- Opening Delimiter -

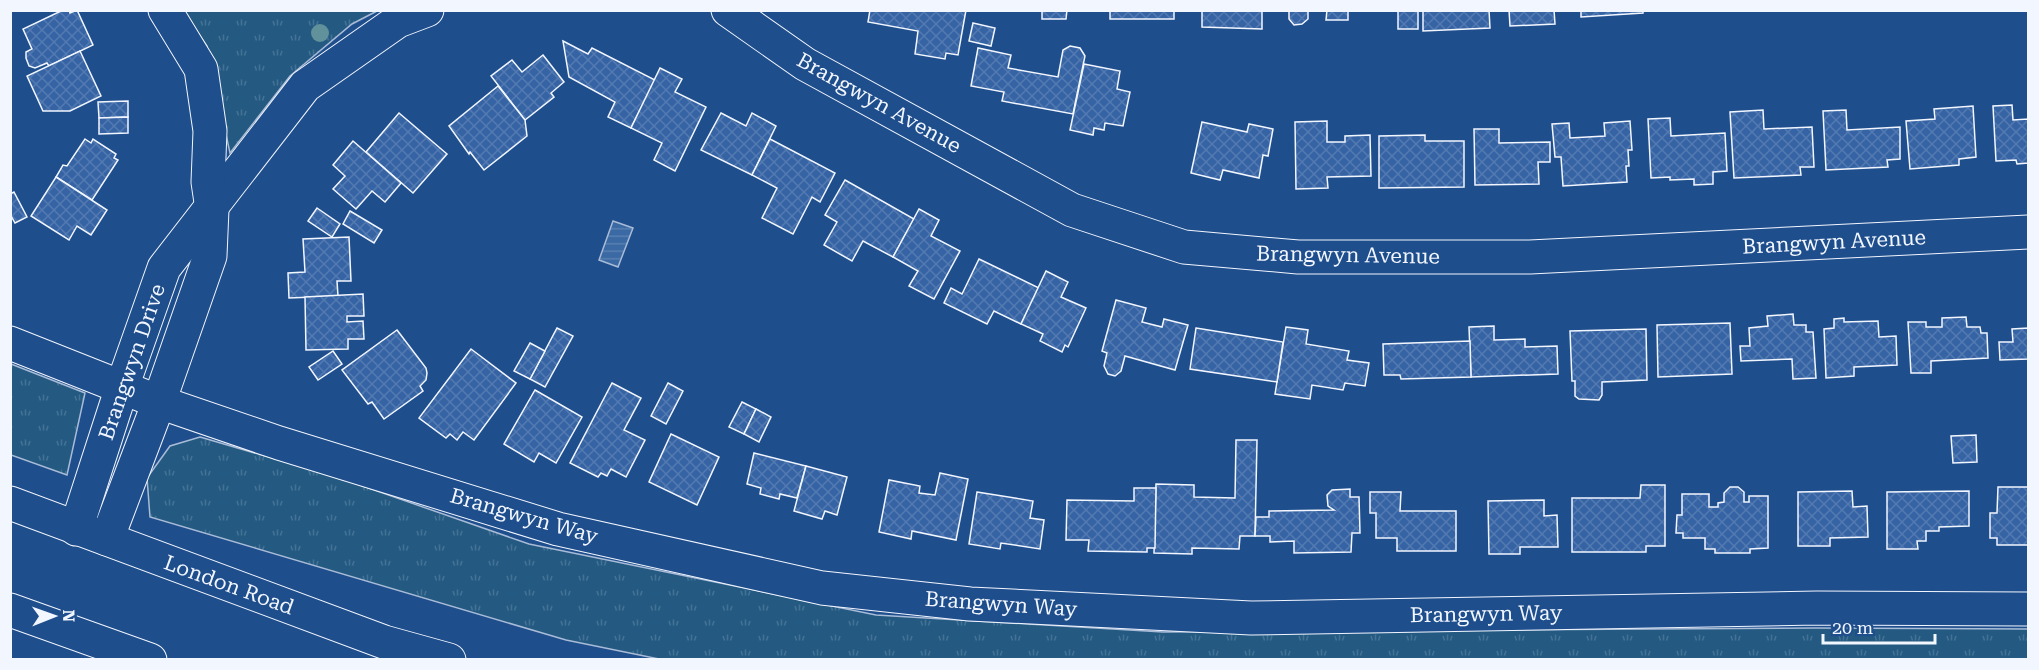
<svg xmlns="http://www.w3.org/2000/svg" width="2039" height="670" font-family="'Roboto Serif',serif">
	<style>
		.grass { fill: url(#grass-tufts); stroke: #a8bbd7; stroke-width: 1.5 }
		.water { fill: url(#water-rules); stroke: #a8bbd7; stroke-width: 1.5 }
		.building { fill: url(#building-cross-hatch); stroke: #f2f6ff; stroke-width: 1.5 }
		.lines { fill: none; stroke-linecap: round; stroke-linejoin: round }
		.minor-casing { stroke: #f2f6ff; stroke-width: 35 }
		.trunk-casing { stroke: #f2f6ff; stroke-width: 35 }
		.minor { stroke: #1f4e8c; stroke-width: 33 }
		.trunk { stroke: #1f4e8c; stroke-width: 33 }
		.tree { fill: #61919a }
		.labels { text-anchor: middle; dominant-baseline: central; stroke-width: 4.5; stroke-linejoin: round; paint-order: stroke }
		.street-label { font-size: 21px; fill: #f2f6ff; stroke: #1f4e8c }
	</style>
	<defs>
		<pattern id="grass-tufts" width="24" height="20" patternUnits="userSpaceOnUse" patternTransform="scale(1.5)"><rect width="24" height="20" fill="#245a82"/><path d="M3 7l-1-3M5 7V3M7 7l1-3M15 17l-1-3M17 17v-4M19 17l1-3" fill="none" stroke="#447295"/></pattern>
		<pattern id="water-rules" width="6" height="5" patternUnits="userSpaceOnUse" patternTransform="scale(1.5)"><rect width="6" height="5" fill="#3b69a3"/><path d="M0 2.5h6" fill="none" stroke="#587fb1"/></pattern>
		<pattern id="building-cross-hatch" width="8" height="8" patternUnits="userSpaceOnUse" patternTransform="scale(1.5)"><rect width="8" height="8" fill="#3563a3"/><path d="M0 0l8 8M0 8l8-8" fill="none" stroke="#537ab1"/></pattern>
	</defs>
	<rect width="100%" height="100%" fill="#1f4e8c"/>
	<g class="grass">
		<polygon points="183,11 377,11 352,24 290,76 230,153 207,46"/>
		<polygon points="11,364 85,393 67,475 11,455"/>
		<polygon points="200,437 337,477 529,544 876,615 1163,632 1815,628 2028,629 2028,659 659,659 566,640 150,517 147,478 170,446"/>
	</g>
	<polygon class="water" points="613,221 633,228 618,267 599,260"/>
	<g class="building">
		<polygon points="63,10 69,10 70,13 77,10 93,45 49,66 47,63 35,68 29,66 26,58 26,52 32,49 23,29"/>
		<polygon points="870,10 966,10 958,55 946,53 945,59 915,54 918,31 868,22"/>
		<polygon points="1042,10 1067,10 1066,19 1042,19"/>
		<rect x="1110" y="10" width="64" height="9"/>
		<polygon points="1202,10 1262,10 1262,29 1202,27"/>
		<polygon points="1289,10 1308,10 1308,19 1302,24 1294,25 1289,19"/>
		<polygon points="1327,10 1348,10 1348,20 1326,20"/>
		<rect x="1398" y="10" width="20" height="19"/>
		<polygon points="1423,10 1489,10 1490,28 1423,31"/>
		<polygon points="1509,10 1554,10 1555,24 1510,26"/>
		<polygon points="1581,10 1643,10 1643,13 1581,17"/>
		<polygon points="973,23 995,28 991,46 969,41"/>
		<polygon points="563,41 588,54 592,48 655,80 631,128 608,117 615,102 569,77"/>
		<polygon points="1070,46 1080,48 1085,56 1073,114 1002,101 1004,92 971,86 978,48 1011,55 1008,68 1058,77 1063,50"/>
		<polygon points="80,51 101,96 70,111 43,111 27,76"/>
		<polygon points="543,55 564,82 551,93 554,97 525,120 491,76 512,60 522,72"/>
		<polygon points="1084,64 1120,71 1117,89 1130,92 1123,126 1105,123 1104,130 1094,128 1093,135 1070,130"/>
		<polygon points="660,68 682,79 675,92 706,107 675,171 654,160 662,143 631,128"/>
		<polygon points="498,86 525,120 527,136 484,170 470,152 469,154 449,126"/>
		<polygon points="128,101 128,117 99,118 98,102"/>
		<polygon points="2012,105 2013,120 2028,119 2028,163 2017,164 2016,160 1996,161 1993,106"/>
		<polygon points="1973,106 1976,157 1959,159 1959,165 1910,169 1906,121 1935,119 1934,109"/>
		<polygon points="1763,110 1764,129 1812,127 1814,167 1800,167 1801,175 1734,178 1730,112"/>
		<polygon points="1846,110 1847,130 1900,127 1900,159 1887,160 1888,167 1826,170 1823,111"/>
		<polygon points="399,113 447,154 413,193 366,152"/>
		<polygon points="721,113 746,126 752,113 776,126 752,175 701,150"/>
		<polygon points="128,117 128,133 99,134 99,118"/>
		<polygon points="1670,118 1671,136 1725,133 1727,171 1713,172 1713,184 1694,185 1694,179 1670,180 1670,177 1651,178 1648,119"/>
		<polygon points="1327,121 1327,142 1345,142 1345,136 1370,135 1371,176 1327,177 1328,188 1296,189 1295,122"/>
		<polygon points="1630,121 1632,150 1628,150 1629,166 1626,166 1627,182 1563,186 1561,157 1555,157 1552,124 1569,123 1570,138 1605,136 1604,123"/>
		<polygon points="1202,122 1247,132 1249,124 1273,129 1268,156 1263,155 1259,178 1223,170 1220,180 1191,173"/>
		<polygon points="1474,129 1499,129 1499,143 1550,142 1550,162 1538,162 1539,184 1475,185"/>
		<polygon points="1425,135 1425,141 1464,141 1464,187 1379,188 1379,136"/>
		<polygon points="85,139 91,143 93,139 116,154 114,158 118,160 92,200 56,177 63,165 67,166"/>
		<polygon points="770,139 835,173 820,202 812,197 793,234 762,218 777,188 752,175"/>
		<polygon points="353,141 401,183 385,202 372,191 356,209 333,189 345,176 333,165"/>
		<polygon points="56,177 107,210 91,235 77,226 69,240 31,216"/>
		<polygon points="845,180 914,219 893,257 863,241 852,261 824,245 837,222 825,215"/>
		<polygon points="14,192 27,217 15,223 10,214 10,194"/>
		<polygon points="317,208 340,224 332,237 308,221"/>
		<polygon points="919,209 939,220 931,236 960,251 934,299 909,286 918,271 893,257"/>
		<polygon points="350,211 382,230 374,243 343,224"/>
		<polygon points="349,237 351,281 337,281 338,296 289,298 288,273 305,272 303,239"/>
		<polygon points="979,259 1039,288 1021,324 994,311 987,324 944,303 951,288 962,294"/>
		<polygon points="1046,271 1068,282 1061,297 1086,308 1068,347 1065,345 1062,352 1040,341 1043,334 1021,324"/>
		<polygon points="363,294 364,316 347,316 347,322 363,321 364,339 348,339 348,349 306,350 305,297"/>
		<polygon points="1116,300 1146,308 1142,322 1162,327 1164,319 1188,325 1175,370 1125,356 1121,371 1115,376 1108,374 1104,366 1107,353 1102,351"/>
		<polygon points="1793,314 1794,325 1806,325 1806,332 1813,332 1816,378 1793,379 1792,359 1741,361 1740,346 1750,346 1749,328 1768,326 1767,316"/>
		<polygon points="1966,317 1967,327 1980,327 1981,333 1987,333 1988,358 1931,361 1931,373 1911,373 1908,322 1926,322 1926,327 1942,327 1942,318"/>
		<polygon points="1844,318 1844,322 1878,321 1879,337 1896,336 1897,365 1854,367 1854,376 1826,378 1824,329 1834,328 1834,319"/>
		<polygon points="1730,323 1732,374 1658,377 1657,325"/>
		<polygon points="1494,326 1494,340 1525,339 1525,347 1557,346 1558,374 1471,377 1469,327"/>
		<polygon points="1286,327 1308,330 1306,344 1349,351 1347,360 1369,363 1365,386 1345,383 1343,390 1312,385 1310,399 1275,394"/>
		<polygon points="557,328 573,336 545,387 530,379"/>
		<polygon points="1196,328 1283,342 1277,382 1190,369"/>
		<polygon points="2028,328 2028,359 2000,360 1999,342 2013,342 2012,329"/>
		<polygon points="1646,329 1647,380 1602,382 1602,395 1599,400 1579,399 1575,396 1575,381 1572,381 1570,331"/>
		<polygon points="397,330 426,368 427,373 426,380 420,386 423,391 384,419 372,402 368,404 342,370"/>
		<polygon points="1470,341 1471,377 1401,379 1400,375 1384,375 1383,344"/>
		<polygon points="530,343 545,351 530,379 514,371"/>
		<polygon points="471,349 516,383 474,440 463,432 457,440 450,434 446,438 419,418"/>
		<polygon points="333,351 342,364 318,380 309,367"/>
		<polygon points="612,383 641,398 624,430 645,440 626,477 611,469 607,476 601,473 598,477 570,463"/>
		<polygon points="668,383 683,391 666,424 651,416"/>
		<polygon points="535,390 582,417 556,463 539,453 534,462 504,444"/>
		<polygon points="742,402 756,409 744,434 729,427"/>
		<polygon points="756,409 771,417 759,442 744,434"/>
		<polygon points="671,434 719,457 697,505 649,482"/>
		<polygon points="1976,435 1977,462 1953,463 1951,436"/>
		<polygon points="1236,440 1257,440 1255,536 1240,536 1239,549 1192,548 1192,554 1154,553 1156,484 1194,485 1194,497 1235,498"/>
		<polygon points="754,453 806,466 797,498 780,494 779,499 760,494 761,488 747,484"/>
		<polygon points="806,466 847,477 837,515 825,511 822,519 794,511"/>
		<polygon points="940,473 968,479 956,540 912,531 911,539 879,532 889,480 920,486 919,493 935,495"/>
		<polygon points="1641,485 1665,485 1665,546 1646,546 1646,552 1572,552 1572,498 1640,498"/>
		<polygon points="1730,487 1738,487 1744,492 1744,502 1749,502 1749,496 1768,496 1768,548 1750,549 1750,553 1715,553 1715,549 1705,549 1705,538 1683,538 1683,533 1676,533 1677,515 1682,515 1682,494 1709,494 1709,507 1718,507 1718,503 1724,502 1724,493"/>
		<polygon points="1998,487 2028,487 2028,545 1997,545 1997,538 1990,538 1990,513 1997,513"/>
		<polygon points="1134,488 1156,488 1155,548 1147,548 1147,552 1088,551 1089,540 1066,540 1067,500 1134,501"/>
		<polygon points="1350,489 1350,497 1359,497 1360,533 1352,533 1351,552 1294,553 1294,541 1270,542 1270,536 1255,536 1256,517 1269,517 1269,511 1334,510 1328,506 1327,495 1332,490"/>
		<polygon points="1852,491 1853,507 1867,506 1868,537 1830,538 1830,546 1798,546 1798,492"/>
		<polygon points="1969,491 1969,526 1939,527 1939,531 1926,531 1926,541 1917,541 1918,549 1887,549 1887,492"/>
		<polygon points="977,492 1033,501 1030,518 1044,520 1040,549 1001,543 1000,549 969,544"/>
		<polygon points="1370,492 1401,492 1400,511 1456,511 1456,551 1397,551 1397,538 1376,538 1376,513 1370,513"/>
		<polygon points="1544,500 1544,516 1557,515 1558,547 1520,547 1520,554 1489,554 1488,501"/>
	</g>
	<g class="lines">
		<defs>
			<g id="minor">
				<polyline points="728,10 805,64 1072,210 1184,247 1298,257 1530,257 2028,232"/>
				<polyline points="10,343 159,402 279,443 558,529 822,588 970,604 1251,618 1817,608 2028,609"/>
				<polyline points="76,529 122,387 164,268 305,86 398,21 427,10"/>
				<polyline points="107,539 159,402 210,256 212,209 208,182 210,131 201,69 165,10"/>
				<polyline points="10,610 150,660"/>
			</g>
			<polyline id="trunk" points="10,503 384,642 449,660"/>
		</defs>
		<use href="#minor" class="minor-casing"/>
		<use href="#trunk" class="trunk-casing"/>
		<use href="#minor" class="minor"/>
		<use href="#trunk" class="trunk"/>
	</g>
	<circle class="tree" cx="320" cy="33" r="9"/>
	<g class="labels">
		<g class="street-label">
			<text transform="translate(879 103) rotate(29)">Brangwyn Avenue</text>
			<text transform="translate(1834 242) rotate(-3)">Brangwyn Avenue</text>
			<text transform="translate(1348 255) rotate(1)">Brangwyn Avenue</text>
			<text transform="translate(132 362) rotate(-71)">Brangwyn Drive</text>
			<text transform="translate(524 516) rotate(16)">Brangwyn Way</text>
			<text transform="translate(229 585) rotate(20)">London Road</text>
			<text transform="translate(1001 604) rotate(4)">Brangwyn Way</text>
			<text transform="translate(1486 614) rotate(-1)">Brangwyn Way</text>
		</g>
	</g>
	<rect width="2039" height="670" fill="none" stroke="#f2f6ff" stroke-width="24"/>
	<g transform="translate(54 616) rotate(89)" stroke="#1f4e8c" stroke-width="4.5" paint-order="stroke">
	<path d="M0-4.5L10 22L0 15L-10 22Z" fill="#f2f6ff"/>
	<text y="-9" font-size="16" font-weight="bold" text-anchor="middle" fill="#f2f6ff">N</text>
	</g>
	<path d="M1823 634v9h112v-9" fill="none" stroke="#f2f6ff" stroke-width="3"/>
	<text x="1832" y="634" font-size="18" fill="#f2f6ff" stroke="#1f4e8c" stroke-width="4.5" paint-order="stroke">20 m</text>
</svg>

- Closing Delimiter -

> _Exercise_:
Go through the records and report each line that contains "lines".

> _Expected output_:
		.lines { fill: none; stroke-linecap: round; stroke-linejoin: round }
	<g class="lines">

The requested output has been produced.